According to Common Dreams.Org, http://www.commondreams.org/views/072600-101.htm,  “despite the growth in stock ownership in the US, more than half of American households still do not possess a single share. And those that do generally don't have the kind of portfolio that would replace the level of security found in government programs. It is entirely possible for an American family to have both a growing stock portfolio and falling in economic security at the same time….  Since 1989, non-elderly middle income families actually experienced the largest losses in wealth,” stock investments or not.

And of course those companies that bombard viewers with their misleading electronic investment ads offering a quick easy way to get rich, are required by the Feds to provide a bunch of warnings and disclaimers at the end of their television ads.
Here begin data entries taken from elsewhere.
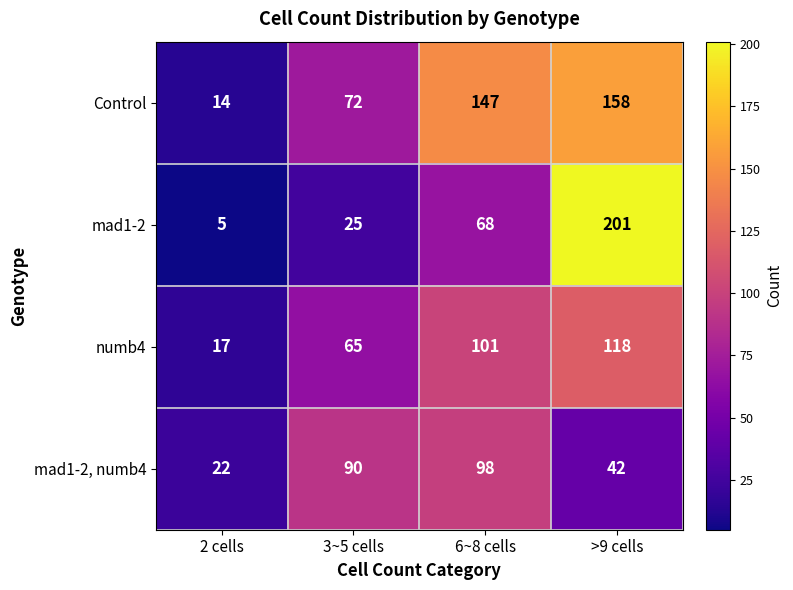

At which category does the chart reach its peak across all series?

>9 cells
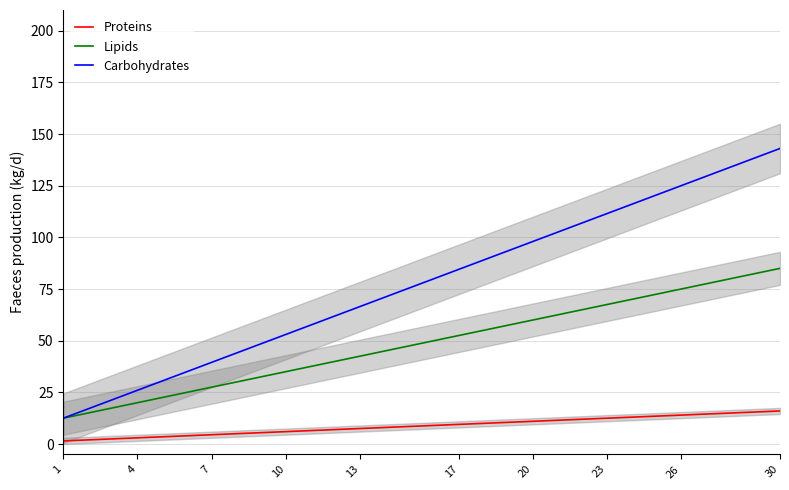

True or false: Lipids and Proteins cross at least once.

False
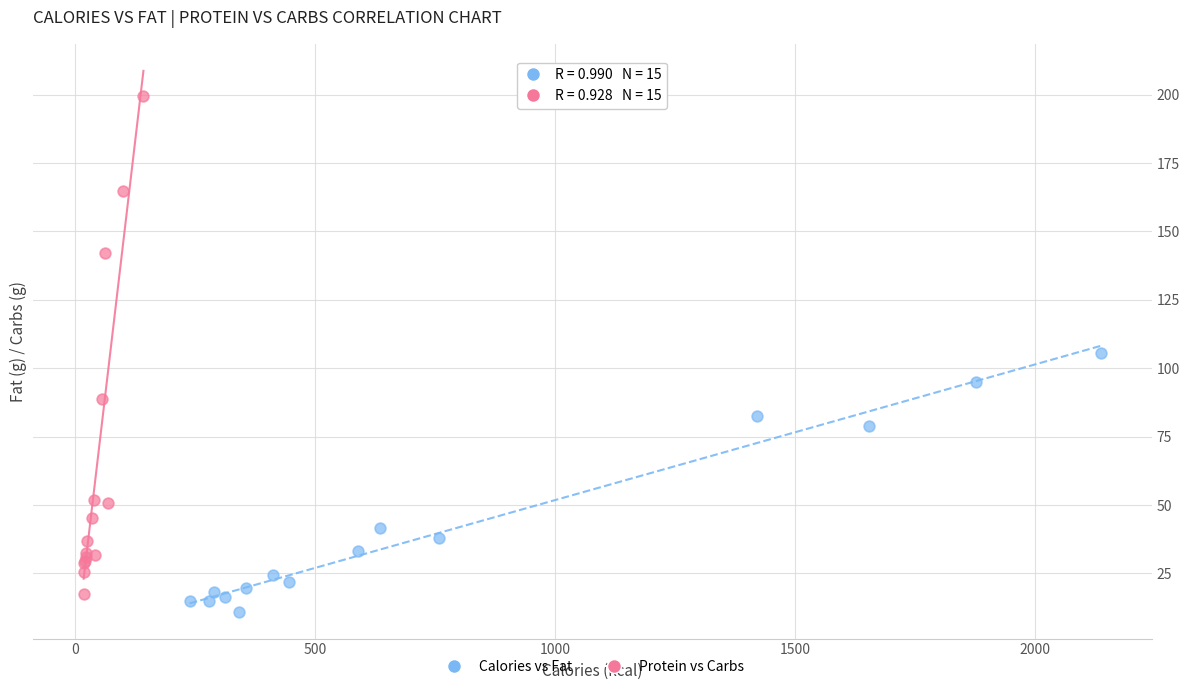

Which series has the widest spread of Y values?

Protein vs Carbs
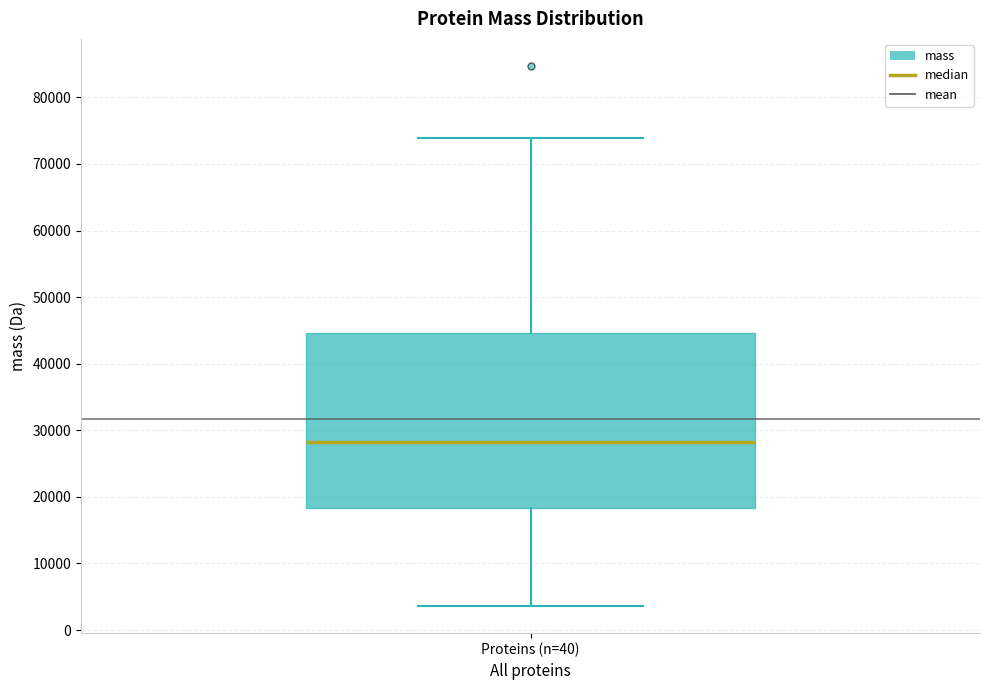

Where is the upper edge of the box for Proteins (n=40) on the y-axis? The values are not printed on the chart, so give them approximately, as read against the axis.

45000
They amount to saying you fully understand that you are doing all of this investing (i.e. betting) at your own risk, and that they are not responsible, and that you may well lose all of your life savings (not exactly, but that’s more or less what it means).  The words flash that on the screen for several seconds, all in about 8-point font that you couldn’t possibly read if you wanted to. Example: The E-Trade disclaimer totals 7200 words (which I actually counted), which at the average reading speed of 180 words per minute adults in the US would require about 40 minutes to read… two-thirds of an hour just to read their lousy warning and disclaimer, which they give you 10 seconds to read.  Sleazy? What do you think?


When my father was a kid on a in Northern Minnesota around 1920 he told me about the snake oil salesman standing on a wooden box out front of the drug store in the small town six miles from their farm, hawking their linament and nostrums, “Guaranteed to cure all your aches and pains, gout and bowel problems.”  Sometimes things never change in America.